The Art of Clairtone: The Making of a Design Icon, 1958–1971.
Description
Contains Photos
$45.00
ISBN 978-0-7710-6507-1
DDC 338.476213810971
Publisher
Year
Contributor
Janet Arnett is the former campus manager of adult education at Ontario’s Georgian College. She is the author of Antiques and Collectibles: Starting Small, The Grange at Knock, and 673 Ways to Save Money.
Review
In 1958 two young Canadian entrepreneurs started a hi-fi stereo manufacturing business. They started small, but their dreams and ambitions were huge, and soon Peter Munk and David Gilmour had their company on the path to skyrocketing growth, international fame and, equally quickly, total collapse.

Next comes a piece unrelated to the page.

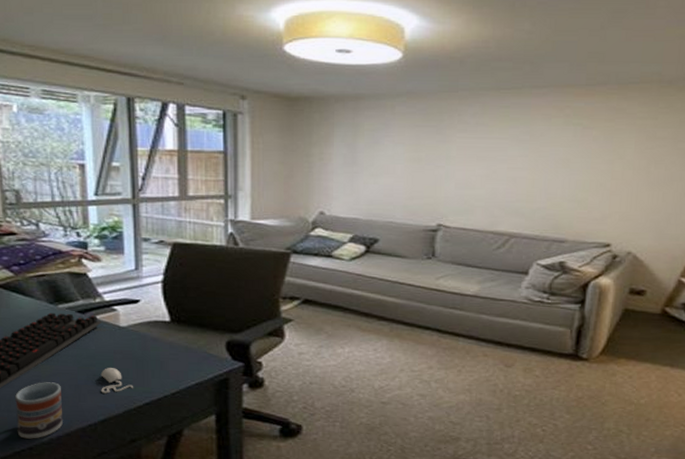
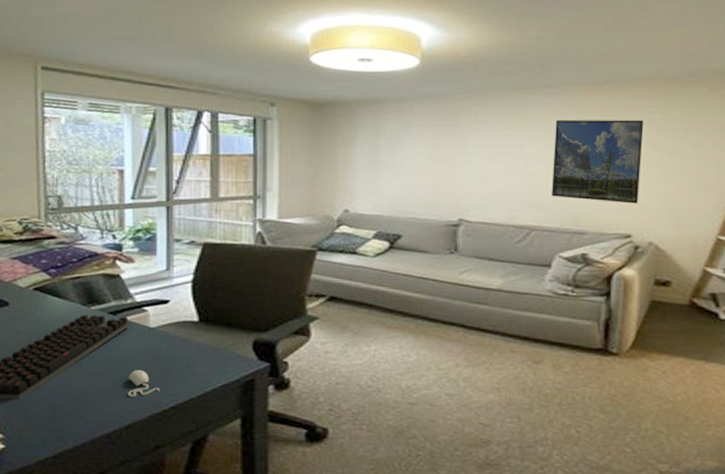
cup: present [15,382,63,439] -> none [42,386,89,447]
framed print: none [534,124,633,213] -> present [552,120,644,204]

With an emphasis on design, they quickly built Clairtone into a “powerful brand that stood for style and innovation and optimism.”
Clairtone stereos, blending technology with Scandinavian design, were a perfect fit for the 1960s lifestyle. It was a time when stereo equipment looked like furniture—or coffins on legs. Clairtone, too, built lots of those cabinets then broke free from the expected with a totally new design. Their Project G stereos had a space-age look, with “aggressive” black spun aluminum spheres for speakers attached to a sleek rosewood module. They took North American markets by storm. Then, after growing too quickly and suffering major production problems at their enormous factory in Nova Scotia, Clairtone faced near-instant failure. By 1972 the once-famous Clairtone business was closed.

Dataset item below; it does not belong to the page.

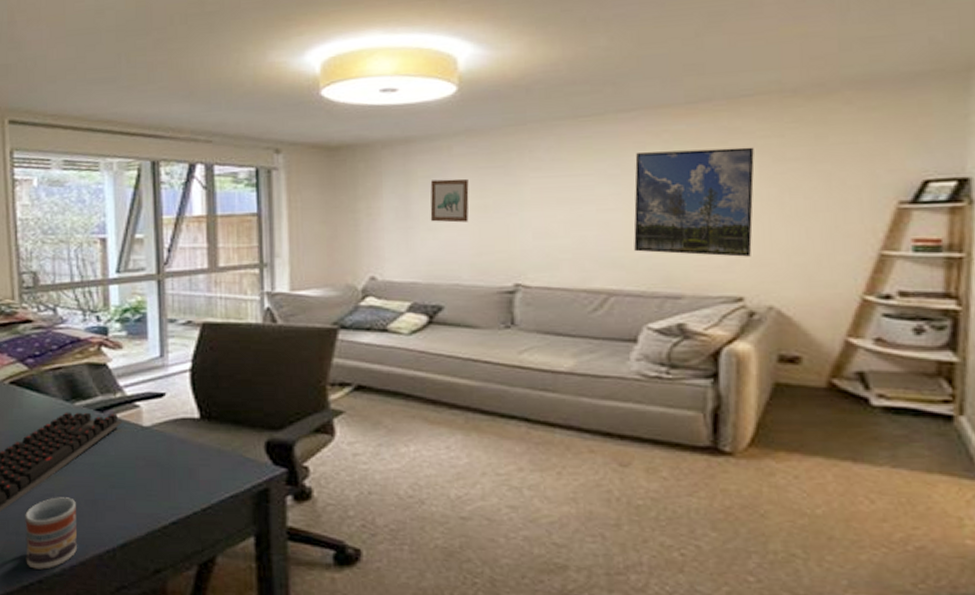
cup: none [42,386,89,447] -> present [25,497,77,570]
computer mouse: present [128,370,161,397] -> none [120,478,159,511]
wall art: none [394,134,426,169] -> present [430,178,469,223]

The Clairtone story is told by Munk’s daughter in a very readable text supported by an extensive album of strong visuals. These include product photos and archival material such as memos, press releases, ads, brochures, pages from annual reports, designers’ sketches, and shots of department store and trade show displays. There’s information on key employees, product placements in movies, celebrity endorsements, and marketing campaigns, including some run by Dalton Camp.
The work is a history of a Canadian business, a tribute to a great Canadian design, and a memorial to both. It is a fun read about a piece of Canadiana and will be welcomed by Clairtone collectors and students of design. It documents an early chapter in the career of Peter Munk, Canada’s “serial entrepreneur.”